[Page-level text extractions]
-*-*-
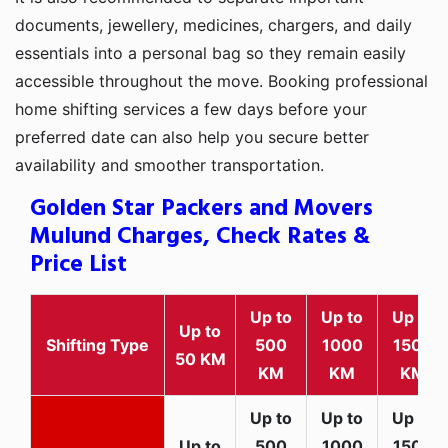
documents, jewellery, medicines, chargers, and daily
essentials into a personal bag so they remain easily
accessible throughout the move. Booking professional
home shifting services a few days before your
preferred date can also help you secure better
availability and smoother transportation.
Golden Star Packers and Movers
Mulund Charges, Check Rates &
Price List
Up to
Up to
Up to
Up to
Shifting Type
500
1000
1500
50 KM
KM
KM
KM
-*-*-
**WHAT THE EXERCISE ASKS:**
What is needed is an exact copy of the lines from the one containing "home shifting services a few days before your" through the final line of the data, both included, and nothing more.

**OUTPUT FOR THIS TASK:**
home shifting services a few days before your
preferred date can also help you secure better
availability and smoother transportation.
Golden Star Packers and Movers
Mulund Charges, Check Rates &
Price List
Up to
Up to
Up to
Up to
Shifting Type
500
1000
1500
50 KM
KM
KM
KM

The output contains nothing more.